Building a secure Webspeed distro

Posted by jmls on 09-May-2011 14:21

After all the reading I've been doing recently, I've come to the conclusion that the best way to ensure a secure webserver would be to roll my own , based on Centos.

I would like to build this distro, based on community help and support , so this is a call to arms

The aim: Create a .iso using the latest CentOS that has JEOS to provide a chrooted apache webserver running ssl and webspeed messenger , with full lockdown on all directories and permissions and a firewall and an IDS . No other services to be present by default.

This .iso could then be used to boot either virtual appliances or to install on hardware with ease. The configuration parameters (certificates / httpd.conf etc) would be baked into the distro, as it takes just a couple of minutes to re-install the entire platform from  scratch in case of any intrusion detection or config change.

I've created several distros now, using fully-patched CentOS bases, so I am familiar with what is required in this regard, but would like help in identifiing the minimum requirements for a chrooted Apache with webspeed messenger.

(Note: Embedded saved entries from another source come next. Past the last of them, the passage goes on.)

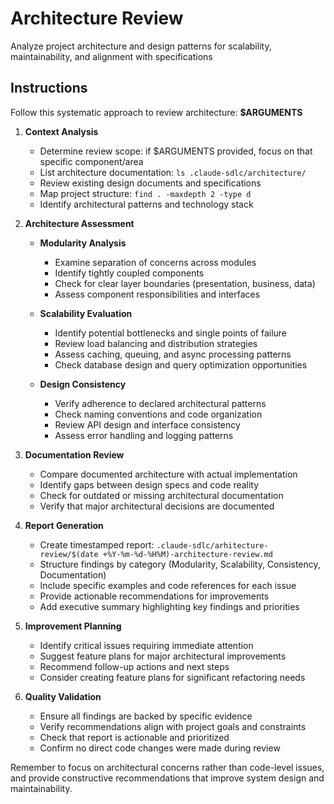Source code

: # Architecture Review

Analyze project architecture and design patterns for scalability, maintainability, and alignment with specifications

## Instructions

Follow this systematic approach to review architecture: **$ARGUMENTS**

1. **Context Analysis**
   - Determine review scope: if $ARGUMENTS provided, focus on that specific component/area
   - List architecture documentation: `ls .claude-sdlc/architecture/`
   - Review existing design documents and specifications
   - Map project structure: `find . -maxdepth 2 -type d`
   - Identify architectural patterns and technology stack

2. **Architecture Assessment**
   - **Modularity Analysis**
     - Examine separation of concerns across modules
     - Identify tightly coupled components
     - Check for clear layer boundaries (presentation, business, data)
     - Assess component responsibilities and interfaces
   
   - **Scalability Evaluation**
     - Identify potential bottlenecks and single points of failure
     - Review load balancing and distribution strategies
     - Assess caching, queuing, and async processing patterns
     - Check database design and query optimization opportunities
   
   - **Design Consistency**
     - Verify adherence to declared architectural patterns
     - Check naming conventions and code organization
     - Review API design and interface consistency
     - Assess error handling and logging patterns

3. **Documentation Review**
   - Compare documented architecture with actual implementation
   - Identify gaps between design specs and code reality
   - Check for outdated or missing architectural documentation
   - Verify that major architectural decisions are documented

4. **Report Generation**
   - Create timestamped report: `.claude-sdlc/arhitecture-review/$(date +%Y-%m-%d-%H%M)-architecture-review.md`
   - Structure findings by category (Modularity, Scalability, Consistency, Documentation)
   - Include specific examples and code references for each issue
   - Provide actionable recommendations for improvements
   - Add executive summary highlighting key findings and priorities

5. **Improvement Planning**
   - Identify critical issues requiring immediate attention
   - Suggest feature plans for major architectural improvements
   - Recommend follow-up actions and next steps
   - Consider creating feature plans for significant refactoring needs

6. **Quality Validation**
   - Ensure all findings are backed by specific evidence
   - Verify recommendations align with project goals and constraints
   - Check that report is actionable and prioritized
   - Confirm no direct code changes were made during review

Remember to focus on architectural concerns rather than code-level issues, and provide constructive recommendations that improve system design and maintainability.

The advantage of this would be a single source for best practice for an apache web server, freely available to anyone wanting to set up a secure apache linux webserver.

Anyone interested ?

All Replies

Posted by Admin on 10-May-2011 02:59

while you're there it might worth considering to use a java application server (tomcat, jboss) with a simple 'rest' adapter against the progress appserver running in state-free mode instead of standard webspeed server... you'll get connection pooling and no need to fork cgi-bin messenger on each request.

Posted by jmls on 10-May-2011 03:22

I would agree with you. If I had any idea on what you were talking about

It sounds good - can you elaborate ? I was trying not to have any

progress executables on the distro with the exception of the messenger

- does this allow this to happen ? Does it remove the need for the

webspeed messenger ?

Thanks.

Posted by Admin on 10-May-2011 03:41

yes, the messenger is not going to be needed but instead the connection to the appserver is going to be made through a simple 'webapp' running in a java server (tomcat, jboss or whatever you like most). The 'rest adapter' needs to pass all HTTP variables and data (GET/POST/CGI/HEADER) to the application server using Java open client, in there (appsrv) you have to have some webspeed alike API library for get-value, get/set...

nothing too difficult to implement, still... each will take some time to get it done

Posted by jmls on 10-May-2011 03:47

Right. That looks like a v2.0 option

For v1.0 I''m going to go for the simple cgi messenger version.

Posted by gamberoni on 12-May-2012 03:52

Julian

Did V1.0 ever get built?

Tim

Posted by jmls on 13-May-2012 14:51

not as such. I got as far as building a customised distro with most stuff stripped out, with a firewall and IDS but got sidetracked after that.

more than willing to start it up again with some help from the rest of you guys

Marian ?

The other thing I've done recently is moved to Scientfic Linux (http://www.scientificlinux.org/) which is doing a much better job at tracking redhat then CentOS is right now.

Posted by Admin on 15-May-2012 01:29

we all get sidetracked everytime... how can I be of any help here?